Historic church in South Dakota, United States

The Josephine Martin Glidden Memorial Chapel is a historic church at 2121 E. Twelfth Street in Sioux Falls, South Dakota. It was built in 1924 and was added to the National Register in 1987.

It was deemed notable as "a good example of funerary architecture in a gothic style with Romanesque features."

Located at the entrance to Mt. Pleasant Cemetery, it has also been known as Mt. Pleasant Chapel.

Story of the chapel:

"1904, it was then that Daniel Smith Glidden was asked to serve on the board of trustees for the Mt Pleasant Cemetery Association.
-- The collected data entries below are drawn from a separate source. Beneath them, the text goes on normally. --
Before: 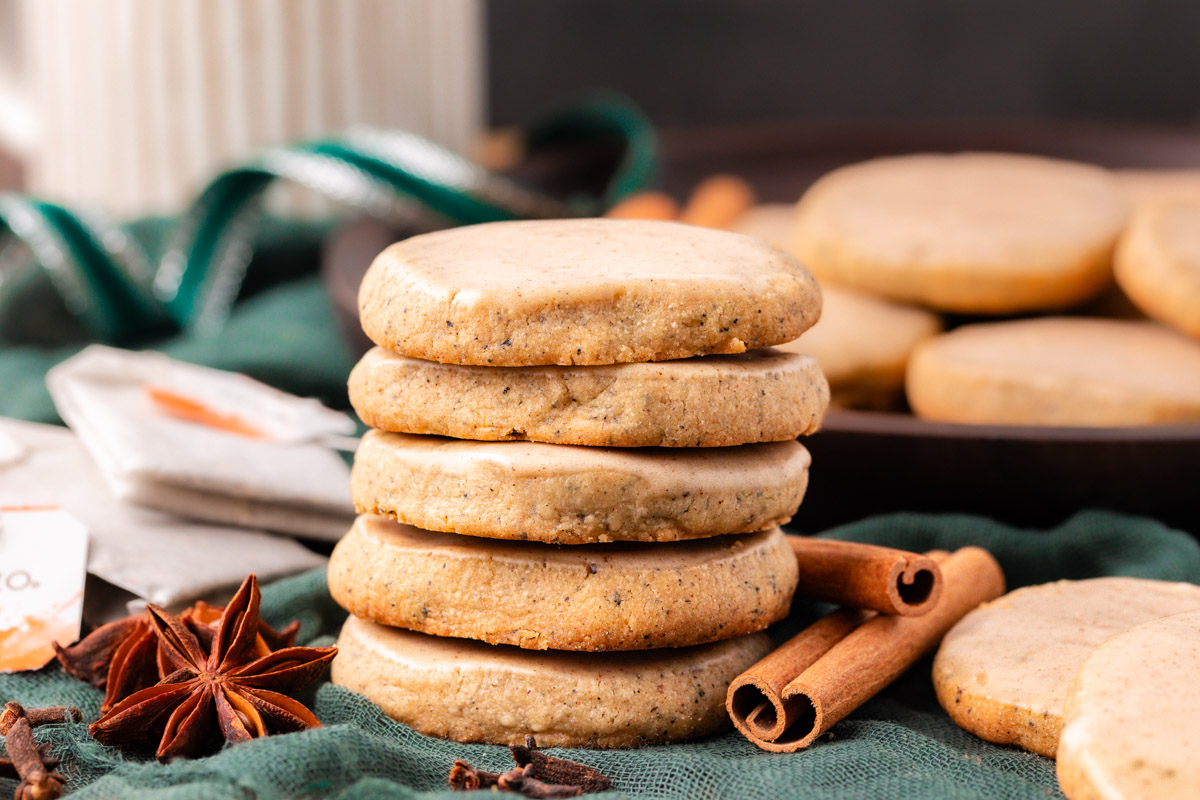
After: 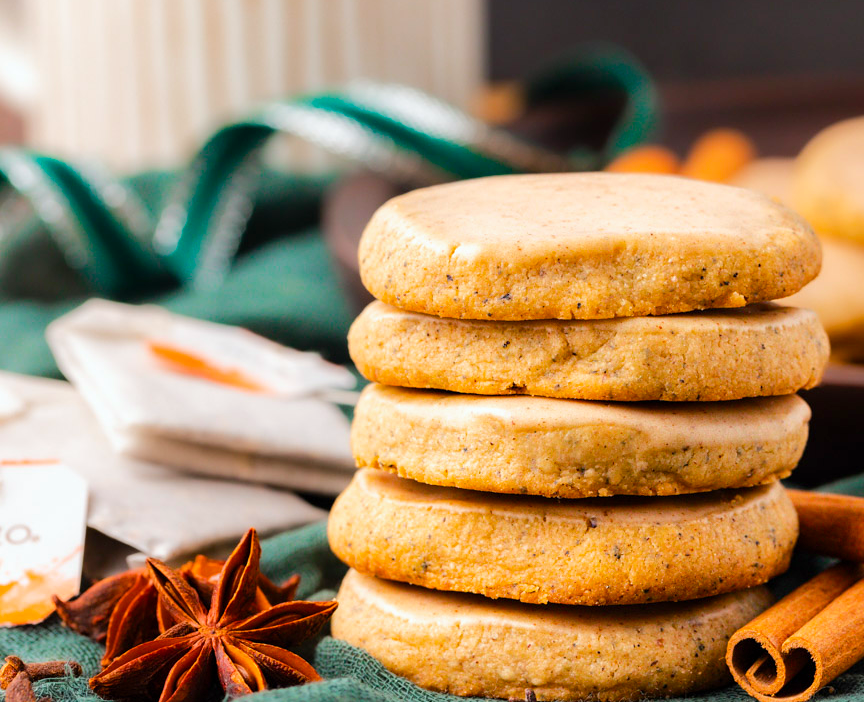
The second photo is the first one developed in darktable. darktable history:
white balance: red 0.978, blue 0.999
crop: top 5.803%, right 27.864%, bottom 5.804%
color balance rgb: perceptual saturation grading › global saturation 25%, perceptual brilliance grading › mid-tones 10%, perceptual brilliance grading › shadows 15%, global vibrance 20%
Josephine, the more action-oriented member of the Glidden team, became interested in her husband’s responsibilities. In 1912, Daniel passed and Mt Pleasant Cemetery became a regular visiting place for Josephine.

After her death on Christmas Day 1921, it was revealed that Josephine left Mt Pleasant Cemetery Association a gift of $13,000 to build a memorial known as the Glidden Memorial Chapel today.
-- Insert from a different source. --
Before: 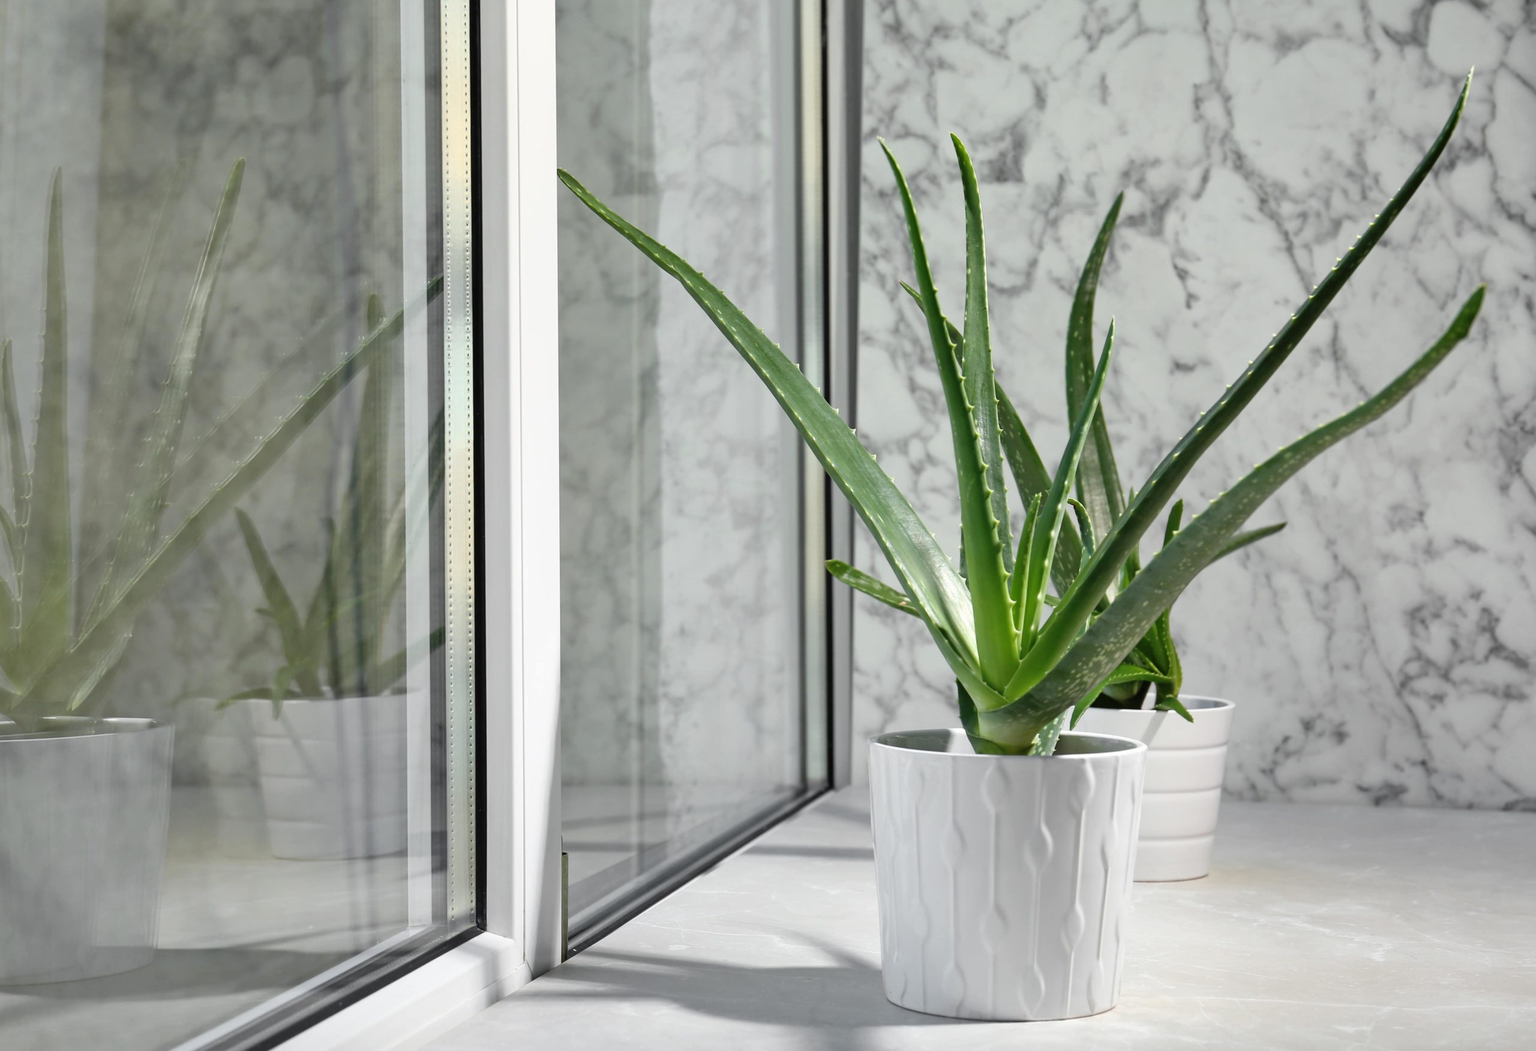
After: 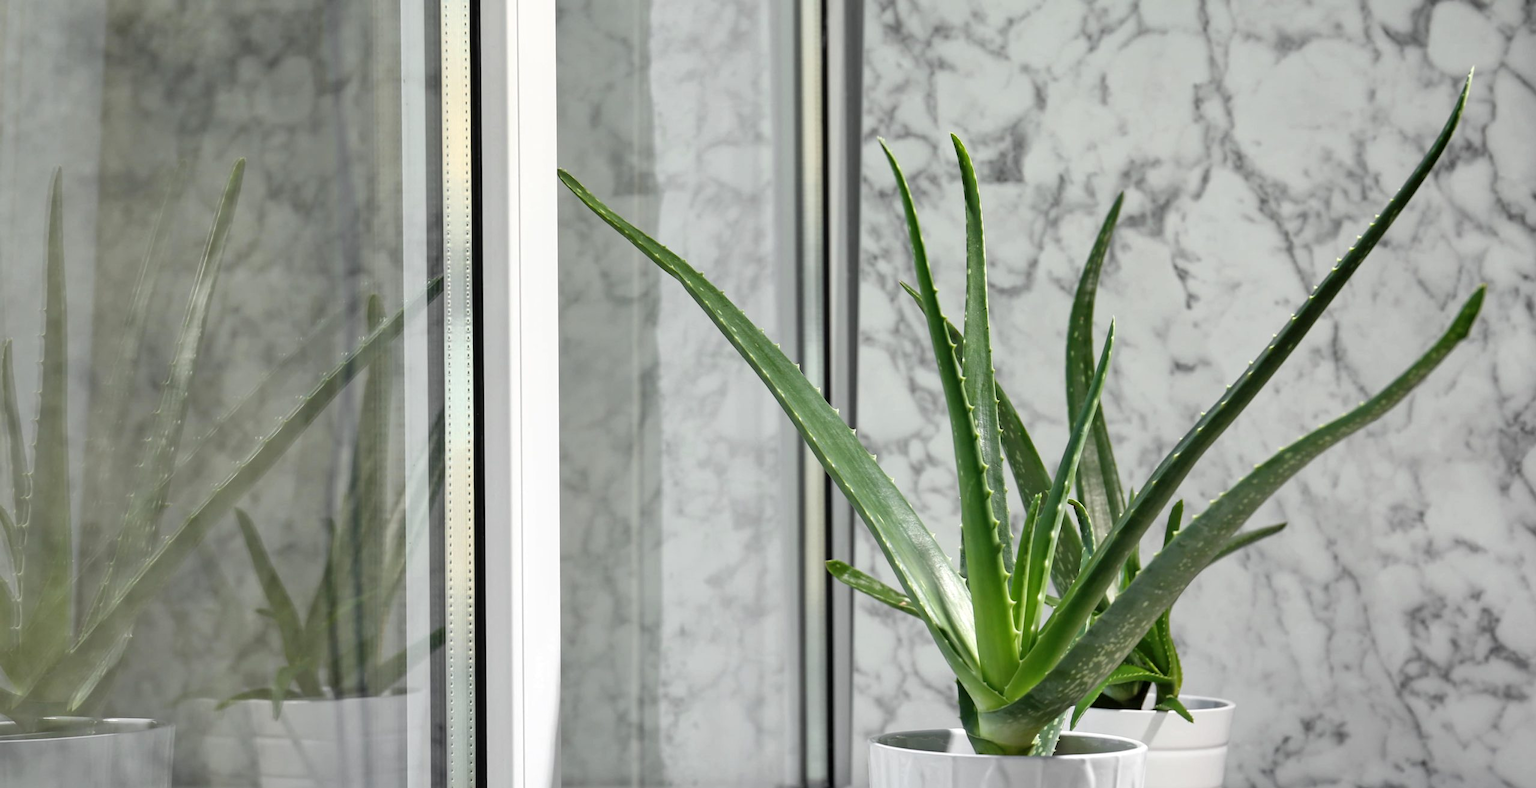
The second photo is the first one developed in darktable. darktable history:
crop: bottom 24.988%
local contrast: highlights 100%, shadows 100%, detail 120%, midtone range 0.2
The cemetery board had been seeking to erect a suitable building in the cemetery for a chapel, lavatory, and shelter house for a number of years, as documented in July 3, 1899 meeting minutes. Body storage was a real problem and a yearly headache for undertakers and cemetery Sextons as it was too hard and too costly to dig graves when the ground was frozen in the winter. On July 15, 1901, it was reported that “the committee appointed to investigated the matter of erecting a chapel and vault-building reports that the cost of such a building is beyond the present ability of the association and the matter is dropped.”
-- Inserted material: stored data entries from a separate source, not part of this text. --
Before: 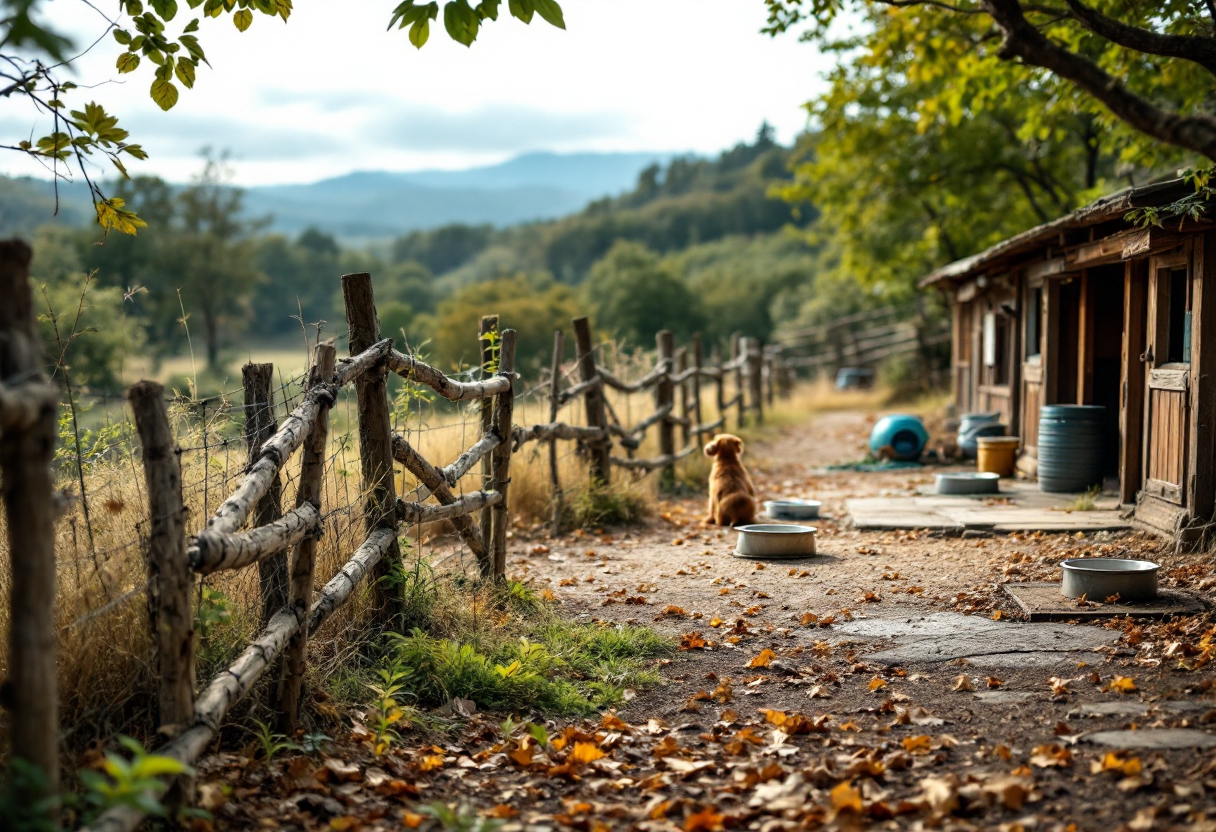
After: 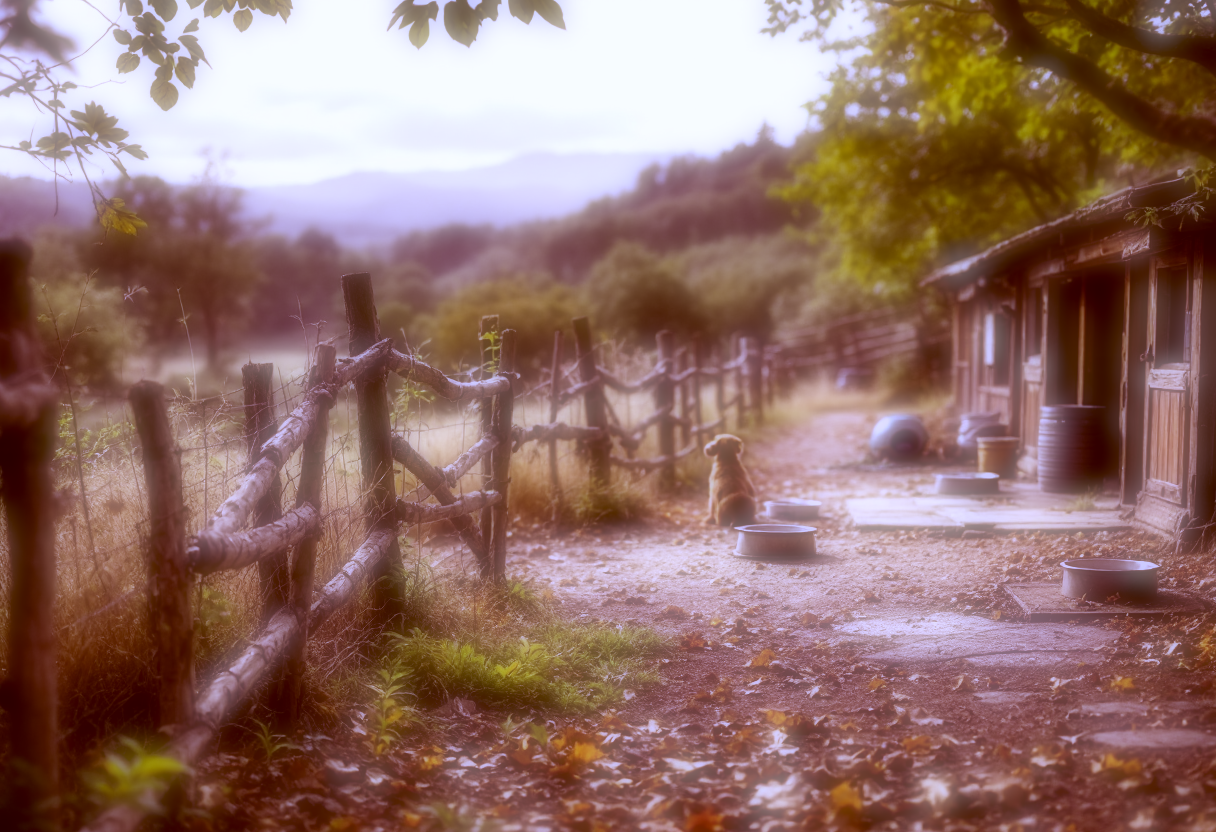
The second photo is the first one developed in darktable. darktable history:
color correction: highlights a* 9.03, highlights b* 8.71, shadows a* 40, shadows b* 40, saturation 0.8
white balance: red 0.766, blue 1.537
soften: on, module defaults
Long-time family friend of the Glidden's and President of the cemetery board at the time, Dennis L McKinney wasted no time in contacting architectural firms and called a special meeting of the board on Feb. 24, 1922. The drawings and ideas of architects Hugill and Blatherwick were accepted with the understanding that the construction costs shall not exceed the sum of $13,000. April 7, 1922, Carlson & Snitky Contractors bid $12,975."